Look through the data that follows and copy each line with the string "lettered".

| SOURCE RECORDS |
- - -

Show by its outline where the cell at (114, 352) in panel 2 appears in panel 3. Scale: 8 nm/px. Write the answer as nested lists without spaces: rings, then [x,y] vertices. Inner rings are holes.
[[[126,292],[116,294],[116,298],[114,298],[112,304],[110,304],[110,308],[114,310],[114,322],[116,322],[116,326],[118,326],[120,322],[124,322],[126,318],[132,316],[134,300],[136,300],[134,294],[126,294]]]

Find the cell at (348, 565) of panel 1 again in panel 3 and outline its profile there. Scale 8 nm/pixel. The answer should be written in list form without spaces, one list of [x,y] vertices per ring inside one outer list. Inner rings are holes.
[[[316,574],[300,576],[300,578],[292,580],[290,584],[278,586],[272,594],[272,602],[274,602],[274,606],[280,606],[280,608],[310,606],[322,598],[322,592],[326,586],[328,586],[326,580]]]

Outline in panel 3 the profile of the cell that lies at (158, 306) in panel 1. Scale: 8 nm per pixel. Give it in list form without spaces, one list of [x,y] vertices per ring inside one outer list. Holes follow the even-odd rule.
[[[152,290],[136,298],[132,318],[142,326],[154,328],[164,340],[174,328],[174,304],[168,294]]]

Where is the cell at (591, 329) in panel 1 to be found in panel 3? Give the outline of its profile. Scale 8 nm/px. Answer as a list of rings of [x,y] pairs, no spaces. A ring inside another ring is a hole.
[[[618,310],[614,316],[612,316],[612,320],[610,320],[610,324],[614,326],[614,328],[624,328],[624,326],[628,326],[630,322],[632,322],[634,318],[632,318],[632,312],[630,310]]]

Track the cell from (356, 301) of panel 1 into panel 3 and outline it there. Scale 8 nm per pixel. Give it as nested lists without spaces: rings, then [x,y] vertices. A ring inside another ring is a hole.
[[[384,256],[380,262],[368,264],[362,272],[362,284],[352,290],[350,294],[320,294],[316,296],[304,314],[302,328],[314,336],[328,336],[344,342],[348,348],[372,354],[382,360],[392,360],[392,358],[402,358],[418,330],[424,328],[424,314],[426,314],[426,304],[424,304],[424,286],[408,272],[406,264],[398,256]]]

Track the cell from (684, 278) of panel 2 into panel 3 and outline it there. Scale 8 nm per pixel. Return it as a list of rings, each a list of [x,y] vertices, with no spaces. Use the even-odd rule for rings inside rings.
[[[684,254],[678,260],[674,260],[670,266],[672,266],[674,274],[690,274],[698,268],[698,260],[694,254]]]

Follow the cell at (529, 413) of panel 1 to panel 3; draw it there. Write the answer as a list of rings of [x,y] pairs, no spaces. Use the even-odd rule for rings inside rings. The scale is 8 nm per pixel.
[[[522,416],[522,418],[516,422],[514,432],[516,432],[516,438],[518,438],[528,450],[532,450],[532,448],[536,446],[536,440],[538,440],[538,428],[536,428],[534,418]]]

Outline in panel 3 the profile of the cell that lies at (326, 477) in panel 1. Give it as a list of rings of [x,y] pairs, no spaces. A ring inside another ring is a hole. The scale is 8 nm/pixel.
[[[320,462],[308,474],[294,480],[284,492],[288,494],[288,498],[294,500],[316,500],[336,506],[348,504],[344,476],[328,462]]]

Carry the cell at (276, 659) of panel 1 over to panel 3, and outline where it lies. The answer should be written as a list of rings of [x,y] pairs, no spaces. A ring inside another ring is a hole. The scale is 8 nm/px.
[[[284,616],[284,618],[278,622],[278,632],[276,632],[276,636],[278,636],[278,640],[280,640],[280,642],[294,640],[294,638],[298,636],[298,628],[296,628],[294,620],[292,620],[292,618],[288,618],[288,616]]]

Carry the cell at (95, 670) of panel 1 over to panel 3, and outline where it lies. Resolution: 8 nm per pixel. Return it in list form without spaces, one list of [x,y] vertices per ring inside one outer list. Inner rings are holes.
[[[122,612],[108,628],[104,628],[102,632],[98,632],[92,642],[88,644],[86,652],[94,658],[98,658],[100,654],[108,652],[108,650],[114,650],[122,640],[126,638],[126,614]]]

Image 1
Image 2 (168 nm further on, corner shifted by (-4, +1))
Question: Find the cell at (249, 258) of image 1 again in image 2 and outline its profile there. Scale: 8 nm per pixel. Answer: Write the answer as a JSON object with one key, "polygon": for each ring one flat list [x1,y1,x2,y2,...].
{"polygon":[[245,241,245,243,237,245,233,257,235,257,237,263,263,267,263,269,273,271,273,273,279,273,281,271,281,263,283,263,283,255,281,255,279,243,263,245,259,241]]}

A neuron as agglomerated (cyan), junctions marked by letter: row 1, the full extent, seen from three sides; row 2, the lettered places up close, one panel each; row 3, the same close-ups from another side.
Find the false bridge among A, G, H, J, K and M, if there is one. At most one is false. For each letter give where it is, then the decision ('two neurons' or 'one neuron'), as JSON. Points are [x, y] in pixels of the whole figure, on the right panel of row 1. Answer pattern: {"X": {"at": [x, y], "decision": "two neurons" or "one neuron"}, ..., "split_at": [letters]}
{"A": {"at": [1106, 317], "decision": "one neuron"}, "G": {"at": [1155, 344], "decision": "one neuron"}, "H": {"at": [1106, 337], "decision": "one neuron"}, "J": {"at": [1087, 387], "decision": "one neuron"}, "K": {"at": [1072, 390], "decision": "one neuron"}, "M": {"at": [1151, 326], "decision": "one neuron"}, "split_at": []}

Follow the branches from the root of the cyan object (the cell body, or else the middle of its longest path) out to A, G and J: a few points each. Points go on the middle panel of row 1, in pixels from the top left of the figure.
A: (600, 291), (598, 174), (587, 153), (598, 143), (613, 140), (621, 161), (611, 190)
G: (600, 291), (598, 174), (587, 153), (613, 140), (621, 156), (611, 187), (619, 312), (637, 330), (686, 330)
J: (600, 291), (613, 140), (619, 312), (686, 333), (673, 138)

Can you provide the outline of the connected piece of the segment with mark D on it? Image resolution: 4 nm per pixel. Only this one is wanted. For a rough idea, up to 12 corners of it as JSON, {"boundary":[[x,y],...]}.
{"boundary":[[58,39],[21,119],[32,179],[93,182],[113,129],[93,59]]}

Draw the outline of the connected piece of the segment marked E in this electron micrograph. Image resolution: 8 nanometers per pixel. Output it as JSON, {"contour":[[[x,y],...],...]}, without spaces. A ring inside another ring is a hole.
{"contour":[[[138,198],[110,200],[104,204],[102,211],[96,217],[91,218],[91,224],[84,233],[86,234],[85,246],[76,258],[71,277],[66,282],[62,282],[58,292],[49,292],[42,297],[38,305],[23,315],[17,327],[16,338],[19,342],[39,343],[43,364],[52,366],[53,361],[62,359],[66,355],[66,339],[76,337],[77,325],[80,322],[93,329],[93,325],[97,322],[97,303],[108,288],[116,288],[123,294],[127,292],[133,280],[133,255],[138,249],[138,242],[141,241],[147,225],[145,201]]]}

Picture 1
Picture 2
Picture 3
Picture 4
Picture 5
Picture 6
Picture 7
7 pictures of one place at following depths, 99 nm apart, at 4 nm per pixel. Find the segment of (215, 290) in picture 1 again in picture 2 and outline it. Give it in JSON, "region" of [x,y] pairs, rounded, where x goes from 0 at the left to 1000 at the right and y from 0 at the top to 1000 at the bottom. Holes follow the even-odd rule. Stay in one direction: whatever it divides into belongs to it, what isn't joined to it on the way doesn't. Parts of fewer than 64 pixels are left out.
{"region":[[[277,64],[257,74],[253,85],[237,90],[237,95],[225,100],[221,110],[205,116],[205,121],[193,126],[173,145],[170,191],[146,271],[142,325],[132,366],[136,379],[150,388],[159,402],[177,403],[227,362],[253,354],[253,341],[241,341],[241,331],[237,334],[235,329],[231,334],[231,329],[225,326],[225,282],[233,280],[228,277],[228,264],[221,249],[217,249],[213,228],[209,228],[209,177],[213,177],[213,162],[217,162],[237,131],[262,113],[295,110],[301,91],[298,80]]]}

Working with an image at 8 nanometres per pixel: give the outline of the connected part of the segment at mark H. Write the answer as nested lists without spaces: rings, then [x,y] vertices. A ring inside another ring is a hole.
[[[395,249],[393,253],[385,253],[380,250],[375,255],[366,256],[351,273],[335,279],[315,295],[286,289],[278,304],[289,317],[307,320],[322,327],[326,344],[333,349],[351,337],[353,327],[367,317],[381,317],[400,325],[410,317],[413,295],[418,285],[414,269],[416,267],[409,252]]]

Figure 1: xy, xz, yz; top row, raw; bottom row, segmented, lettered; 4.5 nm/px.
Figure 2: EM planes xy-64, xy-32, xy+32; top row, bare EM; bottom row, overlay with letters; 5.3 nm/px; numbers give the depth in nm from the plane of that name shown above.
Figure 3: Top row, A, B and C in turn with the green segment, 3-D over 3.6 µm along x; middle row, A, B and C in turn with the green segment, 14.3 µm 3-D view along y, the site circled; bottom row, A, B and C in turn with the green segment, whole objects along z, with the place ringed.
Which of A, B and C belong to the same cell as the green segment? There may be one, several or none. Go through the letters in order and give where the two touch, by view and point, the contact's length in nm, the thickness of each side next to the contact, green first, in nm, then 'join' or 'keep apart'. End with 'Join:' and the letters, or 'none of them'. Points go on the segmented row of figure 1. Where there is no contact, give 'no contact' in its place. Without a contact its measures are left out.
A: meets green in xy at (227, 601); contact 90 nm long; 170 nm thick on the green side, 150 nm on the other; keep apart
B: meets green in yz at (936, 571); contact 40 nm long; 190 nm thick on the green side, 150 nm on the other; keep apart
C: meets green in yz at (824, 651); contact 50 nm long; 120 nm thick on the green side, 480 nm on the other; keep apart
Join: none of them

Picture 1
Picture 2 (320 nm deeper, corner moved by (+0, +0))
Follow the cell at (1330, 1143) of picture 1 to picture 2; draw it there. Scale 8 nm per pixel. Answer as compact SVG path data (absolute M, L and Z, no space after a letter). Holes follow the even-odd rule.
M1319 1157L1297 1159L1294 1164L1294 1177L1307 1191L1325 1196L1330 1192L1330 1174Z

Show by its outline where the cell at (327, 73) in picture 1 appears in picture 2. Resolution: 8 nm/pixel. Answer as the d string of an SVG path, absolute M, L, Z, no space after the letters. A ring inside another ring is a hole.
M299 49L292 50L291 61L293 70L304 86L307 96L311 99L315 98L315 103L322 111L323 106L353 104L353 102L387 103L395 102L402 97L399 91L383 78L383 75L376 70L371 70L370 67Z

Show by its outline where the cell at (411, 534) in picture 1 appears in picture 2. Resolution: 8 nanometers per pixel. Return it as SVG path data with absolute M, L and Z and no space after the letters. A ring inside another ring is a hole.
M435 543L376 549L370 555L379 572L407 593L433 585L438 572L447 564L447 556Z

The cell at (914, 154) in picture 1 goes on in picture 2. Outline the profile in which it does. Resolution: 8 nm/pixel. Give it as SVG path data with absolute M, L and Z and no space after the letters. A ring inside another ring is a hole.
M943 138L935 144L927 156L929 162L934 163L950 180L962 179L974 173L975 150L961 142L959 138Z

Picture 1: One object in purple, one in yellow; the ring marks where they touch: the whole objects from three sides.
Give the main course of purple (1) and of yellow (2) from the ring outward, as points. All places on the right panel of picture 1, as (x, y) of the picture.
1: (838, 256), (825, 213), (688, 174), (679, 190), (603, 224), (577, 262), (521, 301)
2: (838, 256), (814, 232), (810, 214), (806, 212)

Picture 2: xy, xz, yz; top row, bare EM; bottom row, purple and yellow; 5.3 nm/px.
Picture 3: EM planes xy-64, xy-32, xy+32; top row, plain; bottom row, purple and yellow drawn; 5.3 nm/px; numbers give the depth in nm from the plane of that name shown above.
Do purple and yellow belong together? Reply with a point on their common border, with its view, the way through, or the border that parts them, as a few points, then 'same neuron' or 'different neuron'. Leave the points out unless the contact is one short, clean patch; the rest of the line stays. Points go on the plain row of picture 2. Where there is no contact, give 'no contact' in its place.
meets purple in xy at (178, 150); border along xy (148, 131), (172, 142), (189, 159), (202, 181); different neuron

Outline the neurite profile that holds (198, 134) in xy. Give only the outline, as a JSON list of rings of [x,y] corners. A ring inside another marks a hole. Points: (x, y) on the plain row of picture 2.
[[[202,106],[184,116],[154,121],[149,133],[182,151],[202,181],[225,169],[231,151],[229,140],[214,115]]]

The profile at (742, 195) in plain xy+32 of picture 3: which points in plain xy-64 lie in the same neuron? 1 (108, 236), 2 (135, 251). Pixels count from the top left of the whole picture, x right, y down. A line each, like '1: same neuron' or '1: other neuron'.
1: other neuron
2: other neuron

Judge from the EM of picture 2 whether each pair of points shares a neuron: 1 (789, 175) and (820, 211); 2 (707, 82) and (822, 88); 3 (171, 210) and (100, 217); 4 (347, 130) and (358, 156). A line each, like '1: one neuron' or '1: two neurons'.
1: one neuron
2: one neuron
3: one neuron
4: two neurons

- - -

| ANSWER FOR THE TASK |
A neuron as agglomerated (cyan), junctions marked by letter: row 1, the full extent, seen from three sides; row 2, the lettered places up close, one panel each; row 3, the same close-ups from another side.
Figure 1: xy, xz, yz; top row, raw; bottom row, segmented, lettered; 4.5 nm/px.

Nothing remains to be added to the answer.